> _Saved entries_
■ ■ ■ ■ ■
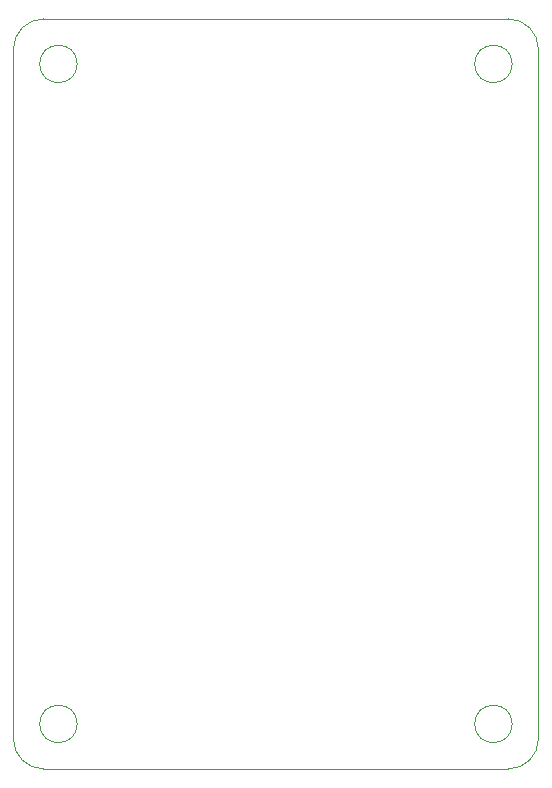
<source format=gbr>
G04 #@! TF.GenerationSoftware,KiCad,Pcbnew,(5.1.5)-2*
G04 #@! TF.CreationDate,2021-03-05T16:55:26-06:00*
G04 #@! TF.ProjectId,WirelessHeadsetPowerBoard,57697265-6c65-4737-9348-656164736574,rev?*
G04 #@! TF.SameCoordinates,Original*
G04 #@! TF.FileFunction,Profile,NP*
%FSLAX46Y46*%
G04 Gerber Fmt 4.6, Leading zero omitted, Abs format (unit mm)*
G04 Created by KiCad (PCBNEW (5.1.5)-2) date 2021-03-05 16:55:26*
%MOMM*%
%LPD*%
G04 APERTURE LIST*
%ADD10C,0.050000*%
G04 APERTURE END LIST*
D10*
X129540000Y-171450000D02*
G75*
G02X127000000Y-168910000I0J2540000D01*
G01*
X171450000Y-168910000D02*
G75*
G02X168910000Y-171450000I-2540000J0D01*
G01*
X168910000Y-107950000D02*
G75*
G02X171450000Y-110490000I0J-2540000D01*
G01*
X127000000Y-110490000D02*
G75*
G02X129540000Y-107950000I2540000J0D01*
G01*
X169227500Y-167640000D02*
G75*
G03X169227500Y-167640000I-1587500J0D01*
G01*
X132397500Y-167640000D02*
G75*
G03X132397500Y-167640000I-1587500J0D01*
G01*
X169227500Y-111760000D02*
G75*
G03X169227500Y-111760000I-1587500J0D01*
G01*
X132397500Y-111760000D02*
G75*
G03X132397500Y-111760000I-1587500J0D01*
G01*
X127000000Y-168910000D02*
X127000000Y-152400000D01*
X168910000Y-171450000D02*
X129540000Y-171450000D01*
X127000000Y-110490000D02*
X127000000Y-152400000D01*
X168910000Y-107950000D02*
X129540000Y-107950000D01*
X171450000Y-168910000D02*
X171450000Y-110490000D01*
M02*

</source>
■ ■ ■ ■ ■
> _DESCRIPTION OF THE TASK_
Looking at the entries above, count each line that includes the string "KiCad" and give only the total.

> _ANSWER_
2